- _DATA SECTION_
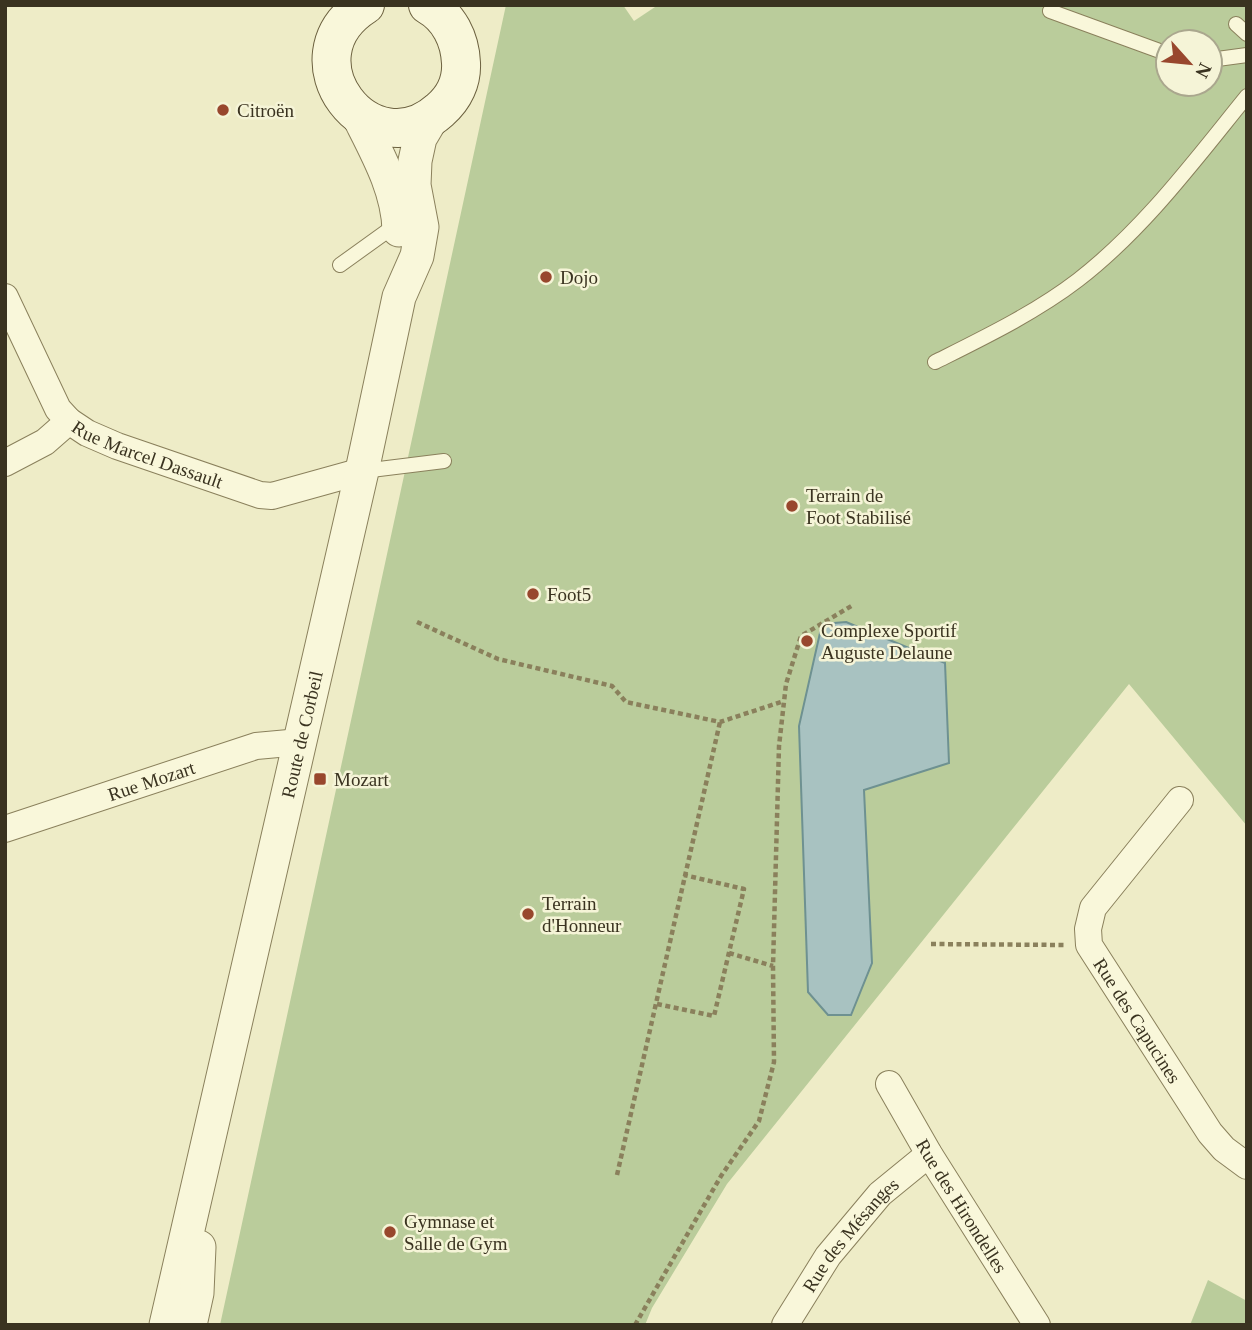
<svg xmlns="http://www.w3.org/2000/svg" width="1252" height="1330" font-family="Georgia,serif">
  <rect width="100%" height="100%" fill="#eeecc7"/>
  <path fill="#bacc9b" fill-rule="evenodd" d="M506 5H623L634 21 658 5H1247V826L1129 684 727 1184 652 1308 645 1325H220ZM1168 42H1210V84H1168Z
    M1208 1280 1247 1301V1325H1190Z"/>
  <path fill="#a8c2c1" stroke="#6e9191" stroke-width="2" d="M846 622 945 663 949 763 864 790 872 963 851 1015H828L808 992 799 726 822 624Z"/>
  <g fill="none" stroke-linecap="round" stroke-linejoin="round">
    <g stroke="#8a805c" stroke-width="16">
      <path id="service" d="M1050 11 1168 54
        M1236 24 1247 34
        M1210 60 1247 55
        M340 265 397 224
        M935 362C983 338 1035 313 1078 280 1144 229 1195 160 1247 96
        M363 471 444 461"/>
    </g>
    <g stroke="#8a805c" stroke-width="28">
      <g id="minor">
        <path id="s1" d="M5 297 58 409 69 421 87 433 117 446 260 495 272 496 362 471"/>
        <path d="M5 463 45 442 69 421"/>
        <path id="s2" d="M1180 800 1093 908 1088 929 1089 945 1210 1133 1224 1149 1247 1166"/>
        <path id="s3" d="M5 829 256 746 300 742"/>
        <path id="s4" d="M889 1084 929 1154 1037 1325"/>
        <path id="s5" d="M785 1325 828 1256 880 1194 929 1154"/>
      </g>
    </g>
    <g stroke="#8a805c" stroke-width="35">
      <g id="tertiary">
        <path d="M358 115C376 151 398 189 399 230"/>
        <path id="s6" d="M166 1325 362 471 399 297 417 256 422 227 414 185 415 161 420 138 433 116"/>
        <path d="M190 1325 197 1293 199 1247"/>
      </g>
    </g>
    <g stroke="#6c613f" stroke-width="40">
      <path id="secondary" d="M365 5C282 58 371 172 440 110 454 98 462 81 461 63 460 39 449 17 428 5"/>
    </g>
    <path stroke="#8a805c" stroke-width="4.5" stroke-dasharray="5 3.5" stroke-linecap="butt" d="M417 622 498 659 612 686 626 702 720 722 784 701
      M931 944 1064 945
      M729 953 773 966
      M657 1004 714 1016 744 889 684 875
      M617 1175 720 722
      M635 1325 721 1176 759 1121 774 1062 773 966 779 746 786 684 801 636 853 605"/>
    <use href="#service" stroke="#f9f7da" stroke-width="14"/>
    <use href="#minor" stroke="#f9f7da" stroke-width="26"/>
    <use href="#tertiary" stroke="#f9f7da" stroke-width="33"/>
    <use href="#secondary" stroke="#f9f7da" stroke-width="38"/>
  </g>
  <g fill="#98472d" stroke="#f5f4d7" stroke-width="2.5">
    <circle cx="223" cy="110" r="7"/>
    <circle cx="546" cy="277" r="7"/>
    <circle cx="792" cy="506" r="7"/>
    <circle cx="533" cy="594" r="7"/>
    <circle cx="807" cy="641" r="7"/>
    <rect x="313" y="772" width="14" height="14" rx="3.5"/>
    <circle cx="528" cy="914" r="7"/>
    <circle cx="390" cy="1232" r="7"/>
  </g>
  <g text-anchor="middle" stroke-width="5" stroke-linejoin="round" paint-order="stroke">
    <g font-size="19" fill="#3a3320" stroke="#f5f4d7" text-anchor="start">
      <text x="237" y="117">Citroën</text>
      <text x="560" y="284">Dojo</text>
      <text x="806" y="502">Terrain de<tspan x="806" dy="22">Foot Stabilisé</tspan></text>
      <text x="547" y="601">Foot5</text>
      <text x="821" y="637">Complexe Sportif<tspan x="821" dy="22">Auguste Delaune</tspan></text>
      <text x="334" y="786">Mozart</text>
      <text x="542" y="910">Terrain<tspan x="542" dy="22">d'Honneur</tspan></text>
      <text x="404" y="1228">Gymnase et<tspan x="404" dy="22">Salle de Gym</tspan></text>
    </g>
    <g font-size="19" fill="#3a3320" stroke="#f5f4d7">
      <text dy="7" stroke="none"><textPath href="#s1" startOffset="226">Rue Marcel Dassault</textPath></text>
      <text dy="7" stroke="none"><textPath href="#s6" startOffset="606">Route de Corbeil</textPath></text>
      <text dy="7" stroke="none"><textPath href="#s3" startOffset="154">Rue Mozart</textPath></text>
      <text dy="7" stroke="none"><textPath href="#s2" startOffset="266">Rue des Capucines</textPath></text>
      <text dy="7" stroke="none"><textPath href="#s4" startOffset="142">Rue des Hirondelles</textPath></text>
      <text dy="7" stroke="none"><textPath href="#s5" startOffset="112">Rue des Mésanges</textPath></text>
    </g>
  </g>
  <rect width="1252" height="1330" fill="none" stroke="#3a3320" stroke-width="14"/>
  <g transform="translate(1189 63) rotate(117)"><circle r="33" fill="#f5f4d7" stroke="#aaa78e" stroke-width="2"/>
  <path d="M0-5L12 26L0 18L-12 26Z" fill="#98472d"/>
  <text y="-10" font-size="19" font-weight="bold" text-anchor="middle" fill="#3a3320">N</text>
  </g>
</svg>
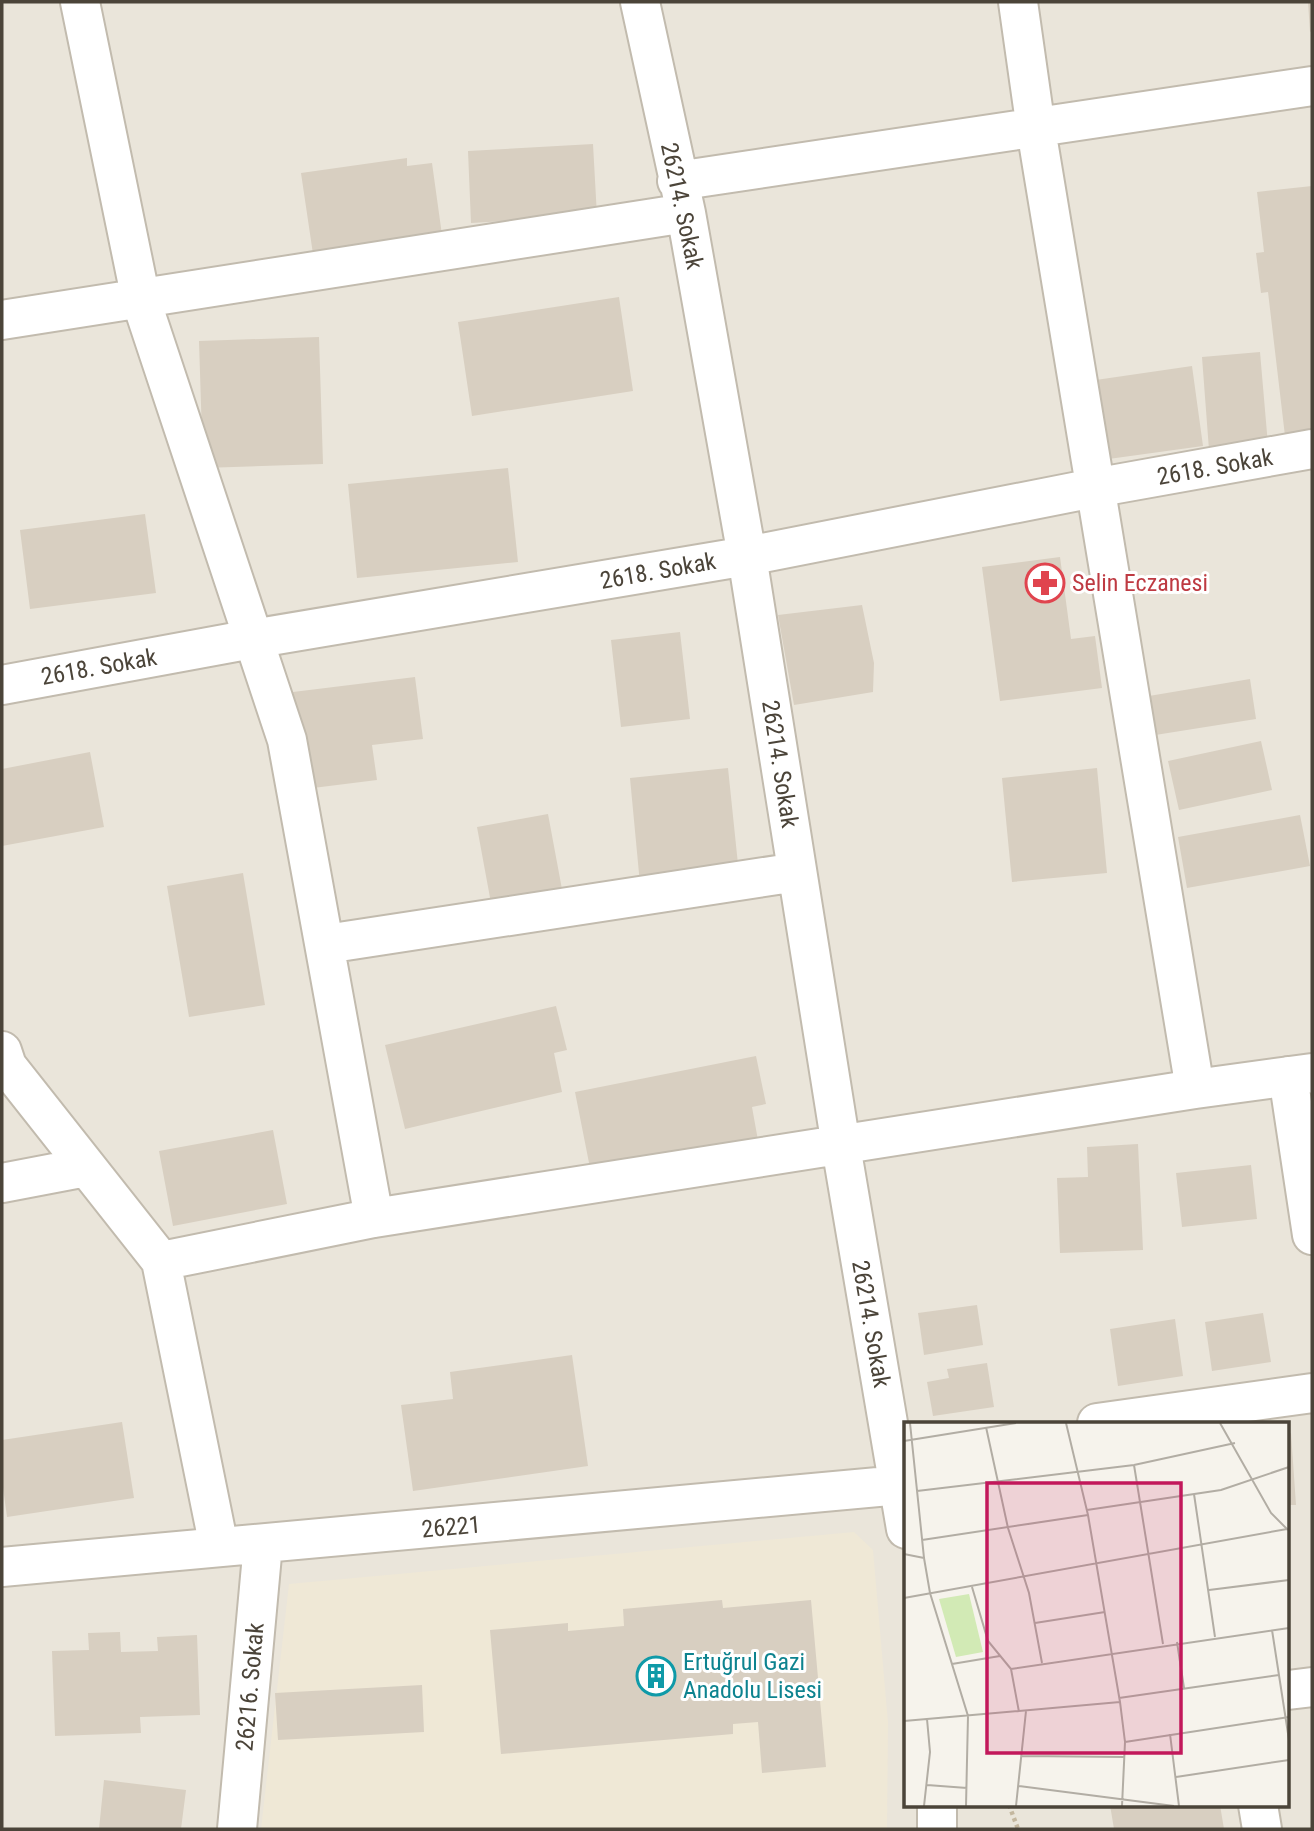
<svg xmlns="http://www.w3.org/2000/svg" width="1314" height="1831" viewBox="0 0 1314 1831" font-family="'Roboto Condensed',sans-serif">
<rect width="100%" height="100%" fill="#f6f3ec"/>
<!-- residential -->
<path fill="#eae5da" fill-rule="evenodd" d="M2 2H1312V1829H2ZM906 1423H1288V1805H906Z"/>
<!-- education -->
<path fill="#efe8d6" d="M854 1532 873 1550 888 1723 887 1829H261L289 1584Z"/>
<!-- building -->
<path fill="#d8cfc1" d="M1308 2H1312V31L1310 32Z
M593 144 597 216 471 223 468 151Z
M407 158V166L432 163 442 235 313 254 301 173Z
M1312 186V432L1285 436 1268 292 1261 293 1256 253 1264 252 1257 192Z
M619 297 633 391 472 416 458 322Z
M319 337 323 464 203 468 199 341Z
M1260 352 1268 445 1209 450 1202 357Z
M1192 366 1203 446 1094 461 1082 382Z
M508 468 518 562 357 578 348 484Z
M145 514 156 593 30 609 20 530Z
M1060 557 1071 639 1095 636 1102 688 1000 701 982 567Z
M862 605 874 663 873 692 794 705 778 615Z
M680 632 690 719 621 727 611 640Z
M415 677 423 739 372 745 377 780 305 789 293 692Z
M1250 679 1256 719 1149 736 1143 697Z
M1261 741 1272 790 1179 810 1168 761Z
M90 752 104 827 2 846V769Z
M728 768 739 874 640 884 630 778Z
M1097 768 1107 873 1012 882 1002 778Z
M548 814 564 900 493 914 477 827Z
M1300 815 1310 866 1187 888 1178 837Z
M243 873 265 1005 189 1017 167 886Z
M556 1006 567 1050 554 1053 562 1092 405 1129 385 1045Z
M756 1056 766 1104 752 1107 759 1146 592 1178 575 1092Z
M273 1130 287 1204 173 1226 159 1151Z
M1138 1144 1143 1250 1060 1253 1057 1178 1088 1177 1087 1147Z
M1251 1165 1257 1219 1182 1227 1176 1173Z
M977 1305 983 1345 924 1355 918 1313Z
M1263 1313 1271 1362 1212 1371 1205 1322Z
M1175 1319 1183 1376 1118 1386 1110 1329Z
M572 1355 588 1466 413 1491 401 1405 453 1399 450 1372Z
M987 1363 994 1407 933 1416 927 1382 949 1378 947 1369Z
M122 1422 134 1498 7 1517 2 1480V1440Z
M1291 1433 1296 1505H1288V1434Z
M722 1600 723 1608 811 1600 826 1767 762 1773 758 1722 733 1724V1734L501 1754 490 1630 568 1623V1631L624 1626 623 1609Z
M120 1632 121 1652 158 1651 157 1637 197 1635 200 1715 140 1717 141 1733 55 1736 52 1651 89 1650 88 1633Z
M422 1685 424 1732 278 1740 275 1693Z
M104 1780 186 1790 181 1829H99Z
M1110 1805H1220L1224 1829H1114Z"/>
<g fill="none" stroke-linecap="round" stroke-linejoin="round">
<defs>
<path id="minor" d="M80 2 141 300 287 740 374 1218
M640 2 686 213 747 556 841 1146 906 1529
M1018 2 1036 129 1195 1089
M677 181 1312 86
M2 320 686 213
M2 685 252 639 747 556 1094 488 1312 449
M326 944 797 872
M2 1051 7 1066 161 1261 219 1547
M1288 1076 1312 1235
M2 1183 86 1167
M161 1261 374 1218 1195 1089 1312 1073
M1097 1423 1312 1393
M2 1567 900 1485
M1288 1690 1312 1687
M1258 1805 1262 1829
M237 1829 263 1544
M937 1829V1805"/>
</defs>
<!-- minor casing -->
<use href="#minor" stroke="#c2bbae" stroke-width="42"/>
<!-- path -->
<path stroke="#c4b79f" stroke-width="4.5" stroke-dasharray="3.5 3.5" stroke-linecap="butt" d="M1009 1805 1018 1829"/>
<!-- minor -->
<use href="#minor" stroke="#fff" stroke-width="38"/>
</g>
<!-- icons -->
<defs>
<symbol id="pharmacy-ring" viewBox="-11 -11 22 22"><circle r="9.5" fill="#fff" stroke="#e0444e" stroke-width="1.5"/><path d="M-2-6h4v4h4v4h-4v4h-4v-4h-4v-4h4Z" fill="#e0444e"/></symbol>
<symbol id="building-ring" viewBox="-11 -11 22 22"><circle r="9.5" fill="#fff" stroke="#0f9aa8" stroke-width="1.5"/><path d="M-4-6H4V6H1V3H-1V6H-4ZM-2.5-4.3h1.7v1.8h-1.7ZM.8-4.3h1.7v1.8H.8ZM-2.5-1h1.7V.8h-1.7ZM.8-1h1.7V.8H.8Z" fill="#0f9aa8"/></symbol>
</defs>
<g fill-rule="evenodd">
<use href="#pharmacy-ring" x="1023" y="561" width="44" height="44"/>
<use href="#building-ring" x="634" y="1654" width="44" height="44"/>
</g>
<g text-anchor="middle" stroke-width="6" stroke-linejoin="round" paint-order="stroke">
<!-- street labels -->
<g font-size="24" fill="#4b4439" stroke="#fff">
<text transform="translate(682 206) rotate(78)" y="8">26214. Sokak</text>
<text transform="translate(1215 467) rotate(-10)" y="8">2618. Sokak</text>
<text transform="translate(658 571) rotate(-10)" y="8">2618. Sokak</text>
<text transform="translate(99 667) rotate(-10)" y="8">2618. Sokak</text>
<text transform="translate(780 764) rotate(81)" y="8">26214. Sokak</text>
<text transform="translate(871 1324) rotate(80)" y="8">26214. Sokak</text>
<text transform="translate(451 1527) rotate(-5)" y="8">26221</text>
<text transform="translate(250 1687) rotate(-85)" y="8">26216. Sokak</text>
</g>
<!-- health labels -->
<g font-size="24" fill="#be3a42" stroke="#fff" text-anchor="start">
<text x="1072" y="591">Selin Eczanesi</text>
</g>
<!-- culture labels -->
<g font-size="24" fill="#0d838f" stroke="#fff" text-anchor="start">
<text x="683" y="1670">Ertuğrul Gazi<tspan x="683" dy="28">Anadolu Lisesi</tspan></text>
</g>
</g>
<!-- overview -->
<g transform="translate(904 1422)">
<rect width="385" height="385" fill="#f6f3ec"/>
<path d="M65 172 79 230 52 235 35 177Z" fill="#d2eab5"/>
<path fill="none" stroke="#b2ada4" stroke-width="2" d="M162 1 184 93 216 280 221 320 218 384M316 1 367 91 384 108M82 5 104 106 125 171 138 241M0 19 112 1M230 43 259 222M13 69 230 43 331 21M290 72 311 215M183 88 317 68 385 45M18 118 184 93M0 132 20 136 6 1M20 136 26 171 64 294 62 384M68 165 84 219 107 247 115 290M305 168 385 158M0 176 383 107M131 201 201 190M368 208 385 318M273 220 280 266M48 242 96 234M107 247 385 206M215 276 375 253M0 299 216 280M266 312 275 384M221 320 385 295M118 334 221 335M272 355 385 338M23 363 63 366M115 364 270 384M20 384 26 330 23 297M112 384 122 289"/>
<path fill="#c2185b" fill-opacity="0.15" stroke="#c2185b" stroke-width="3.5" d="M83 61H277V331H83Z"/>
<rect width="385" height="385" fill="none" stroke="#4b4439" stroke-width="3.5"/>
</g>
<!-- border -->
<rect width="1314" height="1831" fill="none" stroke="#4b4439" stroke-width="7"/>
</svg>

- _YOUR TASK_
For each line in the data that holds the word "paint", copy the line.

- _RESULT OF THIS EXERCISE_
  <g text-anchor="middle" stroke-width="5" stroke-linejoin="round" paint-order="stroke">
<g text-anchor="middle" stroke-width="6" stroke-linejoin="round" paint-order="stroke">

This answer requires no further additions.